You can even masquerade training as playtime with your pup. In her book Play With Your Dog, author Pat Miller offers game and activity ideas through which you and your new pooch can bond:

  • Find it: Hide a toy or a treat and tell Banjo to, well, find it.
  • Digging: Designating a special area for this can help curb problematic digging.
  • Running or chasing: Try it so your pup is both being chased and can chase you.
  • Monkey in the Middle: Enlist a friend or family member to play a round of catch with a toy while Bella tries to intercept it.

These activities include an important benefit: bonding time. Spending time with your puppy doing things that you both find fun gets some extra training time in while deepening the trust between you.

One other great benefit to playtime is physical exercise. Dogs — especially the high-energy breeds — need to expel their energy somehow. Otherwise, they can become destructive or overweight.

This puppy already knows how to play fetch — in slow motion:

4. Treat Your Dog Like a Dog

We tend to attribute human traits to our dogs. It’s natural to think your puppy feels guilty when you come home to a capsized trashcan because you would feel guilty, right?
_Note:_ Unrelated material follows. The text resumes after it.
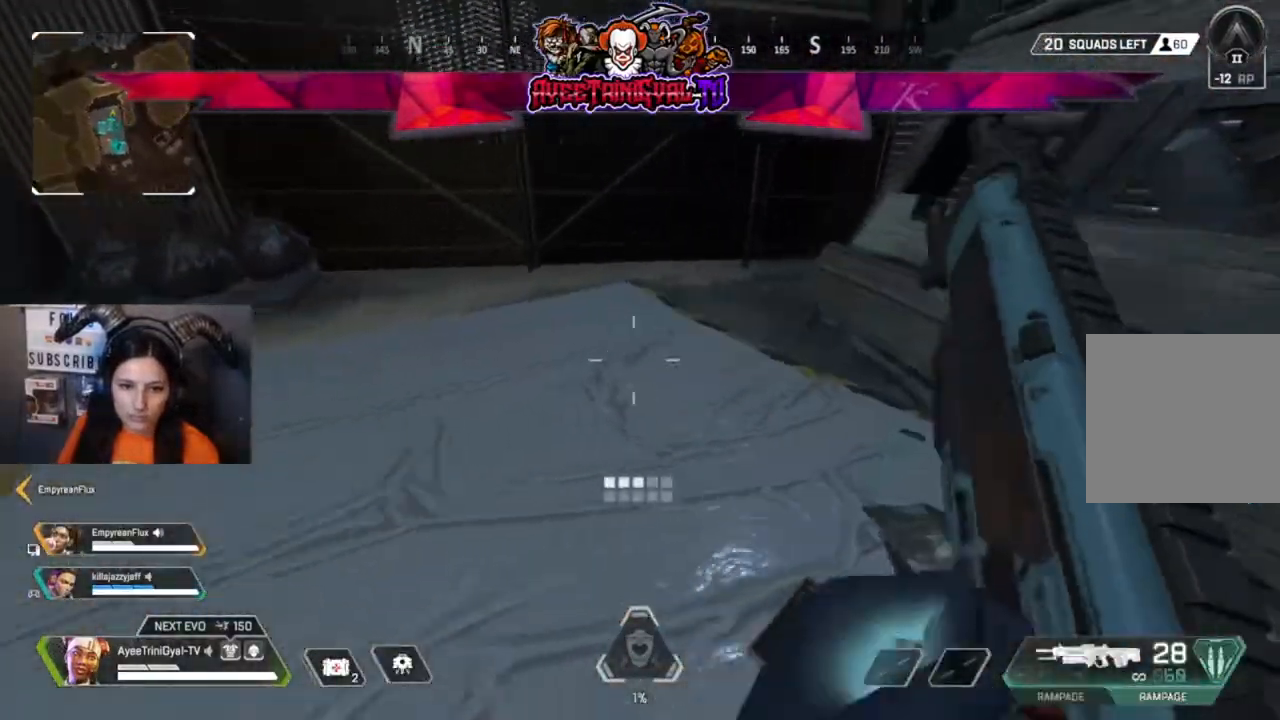
{"dt_ms": 1000, "buttons": ["L3"], "left_stick": "up", "right_stick": "center"}
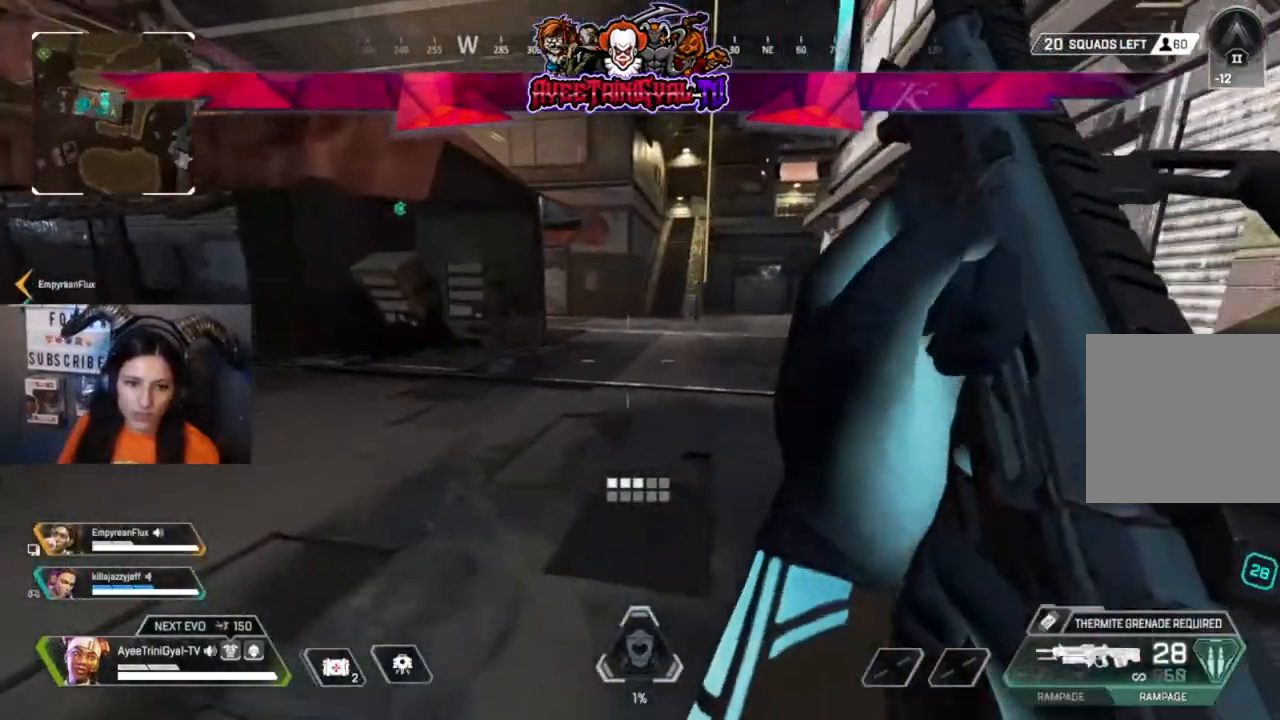
{"dt_ms": 500, "buttons": [], "left_stick": "up", "right_stick": "center", "events": [[33, "L3", "up"], [367, "right_stick", "right"], [500, "right_stick", "center"]]}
But your puppy isn’t reacting to the situation — he’s reacting to your body language and tone of voice.

“Clients often tell me, ‘My dog knew what he did wrong when I came home and found he tore up the couch, and felt really guilty.’ Nope, that’s not the case,” says Jeffery. “Your dog doesn’t know why you’re unhappy; that look of guilt people think they see is simply a reaction to your change in attitude at that moment.”

So during your puppy training, remember: Be patient, watch your body language, be consistent and play! You’ll soon have a well-trained best friend who has bonded to you and trusts you absolutely.